= Irish Planning Institute =

The Irish Planning Institute (IPI) is an all-island professional body representing professional planners engaged in physical and environmental planning in the Republic of Ireland and Northern Ireland.

The IPI works with both its members and other built environment professionals to promote and improve the quality of planning, to represent the views of the planning profession and to contribute to education and environmental awareness in the wider community.

This is achieved through the hosting of conferences and CPD events for its members; awarding, recognising and publishing best practice; making submissions on behalf of the planning profession on national policies, governance and other relevant publications and papers; and by representing the values of planning and planning professionals in the general media.

== Activities ==

The Irish Planning Institute is an active member of the European Council of Spatial Planners and has held the Presidency of this organisation. Through this involvement, the Institute not only represents Irish planning interests abroad but also forges important links with sister institutions in Europe. It is also a member of the Global Planners Network.

The IPI inspects and accredits on invitation a number of planning courses in universities and other third level educational institutions across the island of Ireland. It is also a nominating body to Seanad Éireann and to An Bord Pleanála.

The Irish Planning Institute lobbies central Government on new legislation and on planning policy at national, regional and local levels. It also from time to time issues statements on current topics of public interest and debate.

The IPI publishes "Pleanáil" which is the only technical publication on planning theory and professional planning practice published in Ireland.

Through its annual National Planning Conference, the institute offers a major forum for the debate of planning and related topics. It also organises the National Planning Awards every two years and a series of CPD events throughout the year to promote best practice and to inform our membership regarding new approaches and policies.

== Membership ==

The Irish Planning Institute has six categories of membership: Fellowship, Corporate, Graduate, Student, Affiliate and Honorary.

Fellowship is generally awarded to professionally qualified planners who have considerable professional planning experience and who have made an important contribution to the development of the institute.

Corporate Membership, which is the main class of membership, is open to professionally qualified planners who have reached a standard of knowledge, skill and professional experience necessary to engage in planning in Ireland, in the public sector or in private practice. This class of membership is also open to qualified professional planners who are full members of the member Institutes of the European Council of Spatial Planners, and to recently qualified planners from other countries, subject to appropriate post-qualification experience, under the provisions of the European Directive on Mutual Recognition of Professional Qualifications.

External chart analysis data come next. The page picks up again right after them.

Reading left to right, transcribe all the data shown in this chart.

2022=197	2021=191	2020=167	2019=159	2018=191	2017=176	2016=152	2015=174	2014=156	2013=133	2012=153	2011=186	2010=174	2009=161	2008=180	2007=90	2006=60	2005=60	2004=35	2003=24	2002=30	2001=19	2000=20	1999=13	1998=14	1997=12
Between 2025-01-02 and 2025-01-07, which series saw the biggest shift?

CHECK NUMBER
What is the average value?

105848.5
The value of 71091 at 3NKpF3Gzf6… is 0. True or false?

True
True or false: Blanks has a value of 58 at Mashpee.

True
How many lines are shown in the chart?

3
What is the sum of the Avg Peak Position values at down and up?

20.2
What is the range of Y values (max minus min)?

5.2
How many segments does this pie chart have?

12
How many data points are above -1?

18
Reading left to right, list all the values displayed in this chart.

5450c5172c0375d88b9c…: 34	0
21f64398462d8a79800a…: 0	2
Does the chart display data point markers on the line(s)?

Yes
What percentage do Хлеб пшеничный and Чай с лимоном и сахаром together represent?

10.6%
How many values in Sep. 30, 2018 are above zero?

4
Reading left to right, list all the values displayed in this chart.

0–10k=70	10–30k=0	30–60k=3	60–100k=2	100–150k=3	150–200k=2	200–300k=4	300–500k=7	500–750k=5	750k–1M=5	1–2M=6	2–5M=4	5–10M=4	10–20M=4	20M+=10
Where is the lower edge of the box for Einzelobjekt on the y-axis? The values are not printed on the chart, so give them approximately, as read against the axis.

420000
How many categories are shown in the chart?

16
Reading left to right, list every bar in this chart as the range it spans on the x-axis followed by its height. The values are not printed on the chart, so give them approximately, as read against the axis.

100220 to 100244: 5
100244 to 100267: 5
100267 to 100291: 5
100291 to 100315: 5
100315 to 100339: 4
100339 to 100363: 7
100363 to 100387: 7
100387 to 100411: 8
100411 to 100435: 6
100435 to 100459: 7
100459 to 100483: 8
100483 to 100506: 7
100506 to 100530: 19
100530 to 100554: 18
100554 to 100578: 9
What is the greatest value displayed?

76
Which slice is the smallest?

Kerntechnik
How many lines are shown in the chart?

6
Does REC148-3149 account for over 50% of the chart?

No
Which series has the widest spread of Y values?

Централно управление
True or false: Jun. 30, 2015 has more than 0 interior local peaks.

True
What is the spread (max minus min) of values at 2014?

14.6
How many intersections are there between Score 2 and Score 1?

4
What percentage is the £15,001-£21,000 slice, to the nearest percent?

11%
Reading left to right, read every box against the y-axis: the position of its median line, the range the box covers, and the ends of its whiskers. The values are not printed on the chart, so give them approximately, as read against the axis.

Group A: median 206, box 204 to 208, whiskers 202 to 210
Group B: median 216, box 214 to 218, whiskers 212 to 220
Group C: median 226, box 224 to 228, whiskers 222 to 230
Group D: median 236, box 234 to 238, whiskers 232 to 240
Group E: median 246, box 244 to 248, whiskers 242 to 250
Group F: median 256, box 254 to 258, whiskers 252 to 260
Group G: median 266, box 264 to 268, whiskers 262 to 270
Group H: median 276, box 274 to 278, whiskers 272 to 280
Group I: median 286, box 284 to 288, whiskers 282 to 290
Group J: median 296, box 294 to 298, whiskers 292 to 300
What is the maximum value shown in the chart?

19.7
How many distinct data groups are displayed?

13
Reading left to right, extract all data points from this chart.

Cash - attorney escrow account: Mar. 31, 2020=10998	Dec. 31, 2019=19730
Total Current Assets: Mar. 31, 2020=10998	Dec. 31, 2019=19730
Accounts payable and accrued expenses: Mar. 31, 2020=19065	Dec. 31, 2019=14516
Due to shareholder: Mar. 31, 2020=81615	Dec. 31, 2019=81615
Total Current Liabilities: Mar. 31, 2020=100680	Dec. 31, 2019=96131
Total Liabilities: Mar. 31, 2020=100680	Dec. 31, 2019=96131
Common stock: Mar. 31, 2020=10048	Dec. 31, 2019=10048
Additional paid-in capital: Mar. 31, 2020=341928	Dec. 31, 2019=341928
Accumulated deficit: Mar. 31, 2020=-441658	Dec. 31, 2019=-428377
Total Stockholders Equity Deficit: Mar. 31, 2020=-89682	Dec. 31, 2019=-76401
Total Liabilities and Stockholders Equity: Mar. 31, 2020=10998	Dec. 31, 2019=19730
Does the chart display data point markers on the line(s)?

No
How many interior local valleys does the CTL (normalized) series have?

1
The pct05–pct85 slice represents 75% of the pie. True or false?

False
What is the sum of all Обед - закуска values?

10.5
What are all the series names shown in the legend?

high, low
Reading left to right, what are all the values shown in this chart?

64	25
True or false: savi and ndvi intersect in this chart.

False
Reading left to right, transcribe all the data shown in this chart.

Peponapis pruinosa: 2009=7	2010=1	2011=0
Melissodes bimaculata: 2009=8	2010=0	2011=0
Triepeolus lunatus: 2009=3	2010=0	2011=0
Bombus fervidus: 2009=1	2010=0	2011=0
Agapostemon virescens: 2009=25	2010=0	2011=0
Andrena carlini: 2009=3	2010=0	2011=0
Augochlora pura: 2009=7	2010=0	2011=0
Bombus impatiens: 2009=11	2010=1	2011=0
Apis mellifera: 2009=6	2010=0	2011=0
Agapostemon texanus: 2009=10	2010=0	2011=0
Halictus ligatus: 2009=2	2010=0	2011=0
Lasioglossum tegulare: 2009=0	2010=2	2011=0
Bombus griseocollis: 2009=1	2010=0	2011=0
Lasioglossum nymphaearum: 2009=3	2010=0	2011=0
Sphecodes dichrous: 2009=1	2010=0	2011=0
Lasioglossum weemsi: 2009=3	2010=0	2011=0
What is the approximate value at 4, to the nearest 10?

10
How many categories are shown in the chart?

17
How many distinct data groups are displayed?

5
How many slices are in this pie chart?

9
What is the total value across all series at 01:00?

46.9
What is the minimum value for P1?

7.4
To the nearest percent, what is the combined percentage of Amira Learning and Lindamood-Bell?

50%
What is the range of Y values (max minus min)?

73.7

Graduate Membership is available to those who have acquired an IPI accredited planning qualification and, under certain circumstances, those who have been awarded planning qualifications which have not been accredited by the IPI.

Persons engaged in a programme of formal study leading to an IPI accredited planning qualification from a planning school are eligible for Student Membership of the institute.

Affiliate Membership can be awarded to persons who have a professional qualification that is related to planning, who have been engaged in approved research or practice related to planning and who have been engaged in approved research or practice relating to planning, and who have made a special contribution to planning in Ireland.

Honorary Membership is generally awarded as an honour on an individual whose special interests have been deemed by the institute to have made an outstanding contribution to planning.

== Governance ==

The Council of the IPI, which is the governing body of the institute, is directly elected by the Members by postal ballot.

The aims of the Planning Institute are:

- To raise the standards of planning.
- To articulate professional planning opinion.
- To improve and promote the status of the planning profession.
- To contribute to planning education.
- To encourage environmental awareness in the community.
- To represent Irish planning interests abroad.

There are a number of regional and sectoral branches within the institute. The Regional Branches are: the Cork Branch, the Midland Branch, the Mid-West Branch, the Western Branch, the South Eastern Branch, the Greater Dublin Area Branch and the Northern Branch (covering members in Northern Ireland). The sectoral Branch is the Private Practice Branch, covering members working in private practice throughout the island of Ireland.